# [Exercise description]
Put the lines of the records below into a numbered list, starting at the line that contains "nincs kivel elmenni" and ending at the line that contains "melankolikus vagyok. Pszihoanalizálgatom". Leave out any blank lines.

# [Data under study]
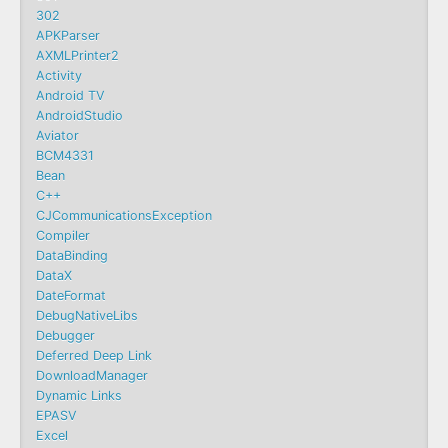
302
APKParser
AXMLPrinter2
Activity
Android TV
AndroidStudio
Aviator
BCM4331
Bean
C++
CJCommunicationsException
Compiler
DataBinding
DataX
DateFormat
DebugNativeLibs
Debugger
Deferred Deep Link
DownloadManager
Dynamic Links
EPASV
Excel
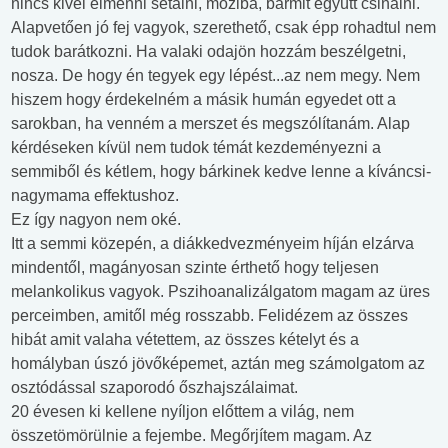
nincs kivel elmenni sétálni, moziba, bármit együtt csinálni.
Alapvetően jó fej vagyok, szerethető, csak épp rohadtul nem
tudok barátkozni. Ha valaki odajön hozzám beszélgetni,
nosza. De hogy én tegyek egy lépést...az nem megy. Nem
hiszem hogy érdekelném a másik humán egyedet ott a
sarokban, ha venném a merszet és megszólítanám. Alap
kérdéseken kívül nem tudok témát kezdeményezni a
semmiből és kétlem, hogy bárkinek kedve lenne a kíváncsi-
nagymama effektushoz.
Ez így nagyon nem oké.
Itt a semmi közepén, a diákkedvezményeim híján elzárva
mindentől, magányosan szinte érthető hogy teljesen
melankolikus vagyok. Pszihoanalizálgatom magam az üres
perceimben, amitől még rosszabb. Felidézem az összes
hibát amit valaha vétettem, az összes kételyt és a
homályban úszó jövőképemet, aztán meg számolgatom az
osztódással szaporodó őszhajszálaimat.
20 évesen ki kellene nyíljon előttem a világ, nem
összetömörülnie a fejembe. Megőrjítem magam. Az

# [Completed exercise]
1. nincs kivel elmenni sétálni, moziba, bármit együtt csinálni.
2. Alapvetően jó fej vagyok, szerethető, csak épp rohadtul nem
3. tudok barátkozni. Ha valaki odajön hozzám beszélgetni,
4. nosza. De hogy én tegyek egy lépést...az nem megy. Nem
5. hiszem hogy érdekelném a másik humán egyedet ott a
6. sarokban, ha venném a merszet és megszólítanám. Alap
7. kérdéseken kívül nem tudok témát kezdeményezni a
8. semmiből és kétlem, hogy bárkinek kedve lenne a kíváncsi-
9. nagymama effektushoz.
10. Ez így nagyon nem oké.
11. Itt a semmi közepén, a diákkedvezményeim híján elzárva
12. mindentől, magányosan szinte érthető hogy teljesen
13. melankolikus vagyok. Pszihoanalizálgatom magam az üres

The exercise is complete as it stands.